The second side of the substrate 14 acts as a partially reflective mirror for the radiant interface detector 10, which will split the coherent radiation 12 into control radiation 22 which is reflected back to the radiation sensor 20 and interference radiation 24. The interference radiation 24 can pass through substrates that are transparent to the selected wavelength of light, such as silicon, quartz or sapphire substrates when using infrared light. A first side of the substrate 14 or a portion thereof can be melted creating a melted surface 26. The melted surface 26 is reflective to the coherent light, such as that from the interference radiation 24. The interference radiation 24 can then be reflected from the back of the melted surface 26 toward the radiation sensor 20. The interference radiation 24 can be reflected along the same path as the control radiation 22 creating a combined radiation 28. The power and the spatial shape, for example the pattern of intensity, of the combined radiation 28 along with the known thickness of the substrate 14, can then be used to determine the depth of the melted surface 26.
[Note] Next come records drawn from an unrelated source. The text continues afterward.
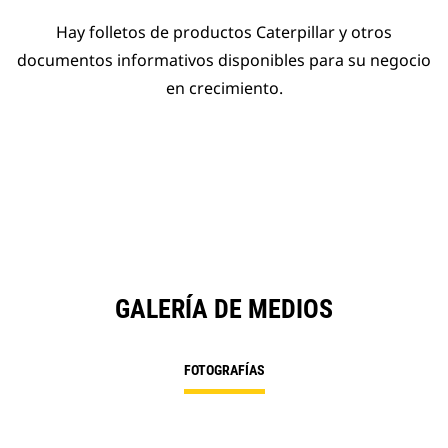
Hay folletos de productos Caterpillar y otros
documentos informativos disponibles para su negocio
en crecimiento.
GALERÍA DE MEDIOS
FOTOGRAFÍAS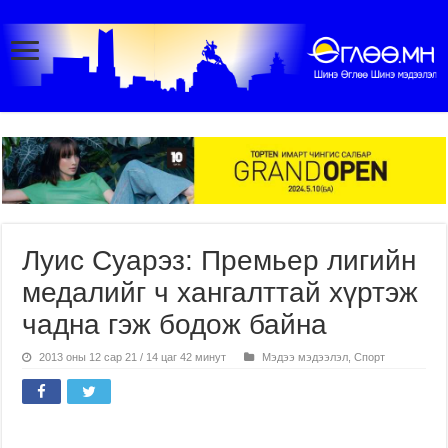
Луис Суарэз: Премьер лигийн
медалийг ч хангалттай хүртэж
чадна гэж бодож байна
2013 оны 12 сар 21 / 14 цаг 42 минут
Мэдээ мэдээлэл
,
Спорт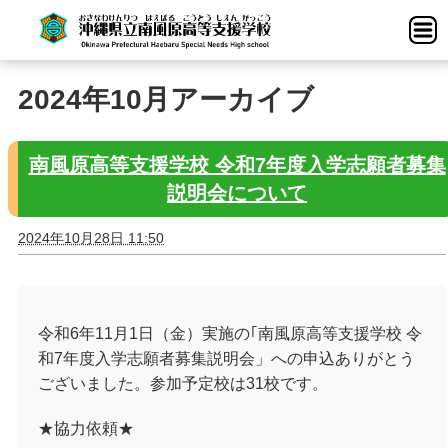
2024年10月アーカイブ
南風原高等支援学校 令和7年度入学志願者募集
説明会について
2024年10月28日 11:50
令和
6
年
11
月
1
日（金）実施の｢南風原高等支援学校 令
和
7
年度入学志願者募集説明会」への申込ありがとう
ございました。参加予定校は
31
校です。
★協力依頼★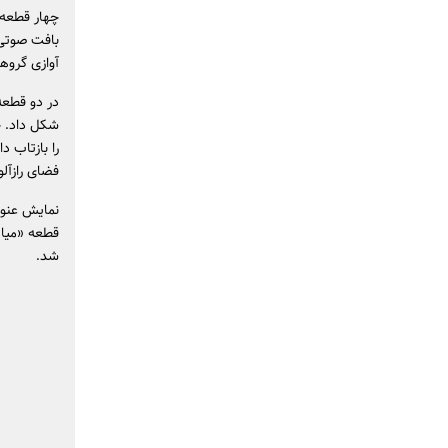
چهار قطعه 
بافت صوتی 
آوازی گروهی
در دو قطعه
شکل داد. چ
را بازتاب د
فضای رازآلود
نمایش عنوا
قطعه «میان‌
شد.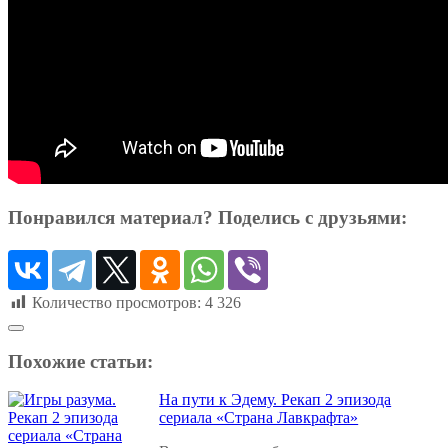
Понравился материал? Поделись с друзьями:
Количество просмотров:
4 326
Похожие статьи:
На пути к Эдему. Рекап 2 эпизода
сериала «Страна Лавкрафта»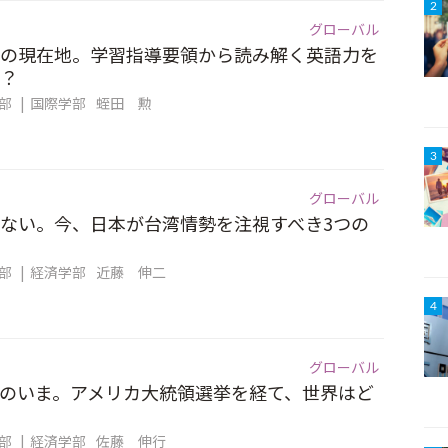
2
グローバル
の現在地。学習指導要領から読み解く英語力を
？
集部
国際学部
蛭田 勲
3
グローバル
ない。今、日本が台湾情勢を注視すべき3つの
集部
経済学部
近藤 伸二
4
グローバル
のいま。アメリカ大統領選挙を経て、世界はど
集部
経済学部
佐藤 伸行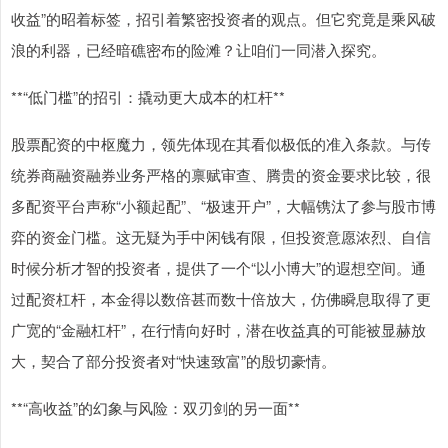
收益”的昭着标签，招引着繁密投资者的观点。但它究竟是乘风破
浪的利器，已经暗礁密布的险滩？让咱们一同潜入探究。
**“低门槛”的招引：撬动更大成本的杠杆**
股票配资的中枢魔力，领先体现在其看似极低的准入条款。与传
统券商融资融券业务严格的禀赋审查、腾贵的资金要求比较，很
多配资平台声称“小额起配”、“极速开户”，大幅镌汰了参与股市博
弈的资金门槛。这无疑为手中闲钱有限，但投资意愿浓烈、自信
时候分析才智的投资者，提供了一个“以小博大”的遐想空间。通
过配资杠杆，本金得以数倍甚而数十倍放大，仿佛瞬息取得了更
广宽的“金融杠杆”，在行情向好时，潜在收益真的可能被显赫放
大，契合了部分投资者对“快速致富”的殷切豪情。
**“高收益”的幻象与风险：双刃剑的另一面**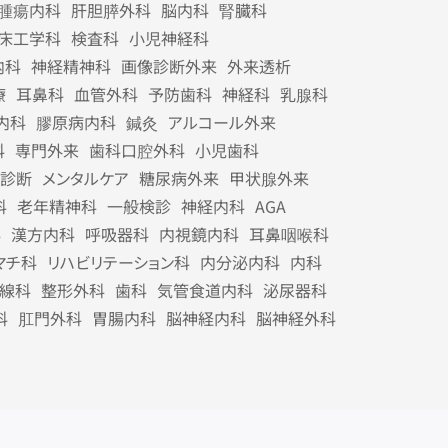
腫瘍内科
肝胆膵外科
脳内科
腎臓科
床工学科
検査科
小児神経科
内科
神経精神科
画像診断外来
外来透析
療
耳鼻科
血管外科
予防歯科
神経科
乳腺科
内科
膠原病内科
鍼灸
アルコール外来
科
専門外来
歯科口腔外科
小児歯科
診断
メンタルケア
糖尿病外来
甲状腺外来
科
老年精神科
一般検診
神経内科
AGA
科
漢方内科
呼吸器科
内視鏡内科
耳鼻咽喉科
マチ科
リハビリテーション科
内分泌内科
内科
線科
整形外科
歯科
気管食道内科
泌尿器科
科
肛門外科
胃腸内科
脳神経内科
脳神経外科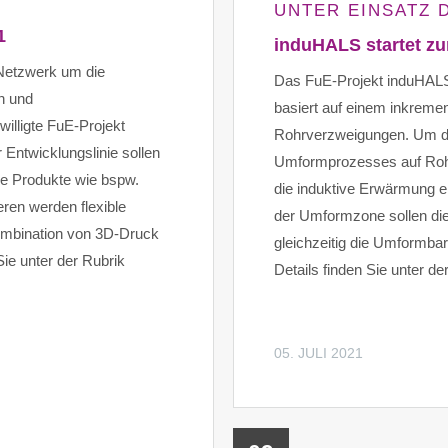
NTER EINSATZ D
1
induHALS startet zu
Netzwerk um die
Das FuE-Projekt induHALS 
n und
basiert auf einem inkreme
willigte FuE-Projekt
Rohrverzweigungen. Um di
 Entwicklungslinie sollen
Umformprozesses auf Rohr
re Produkte wie bspw.
die induktive Erwärmung e
en werden flexible
der Umformzone sollen di
Kombination von 3D-Druck
gleichzeitig die Umformba
Sie unter der Rubrik
Details finden Sie unter de
05. JULI 2021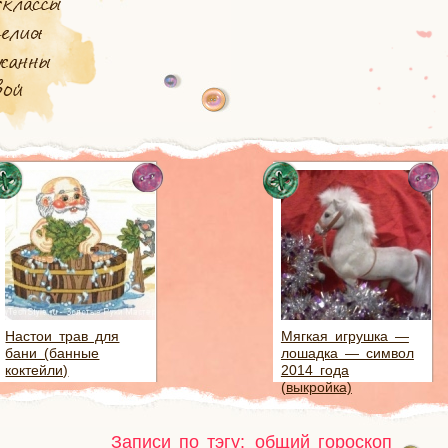
Настои трав для
Мягкая игрушка —
бани (банные
лошадка — символ
коктейли)
2014 года
(выкройка)
Записи по тэгу:
общий гороскоп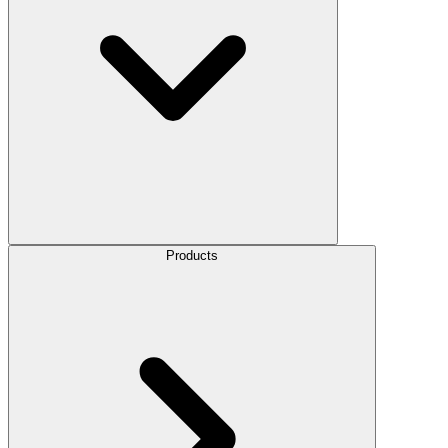
Products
The radiant interface detector 10 can also include a light selective barrier 25. The light selective barrier 25 can prevent coherent radiation from passing while allowing another coherent radiation to pass freely based on physical characteristics of the radiation, for example a bandpass or long-wavelength pass filter. In one embodiment, the light selective barrier 25 can block the wavelength of coherent radiation, such as a front side laser, without affecting the transmission of interference radiation through.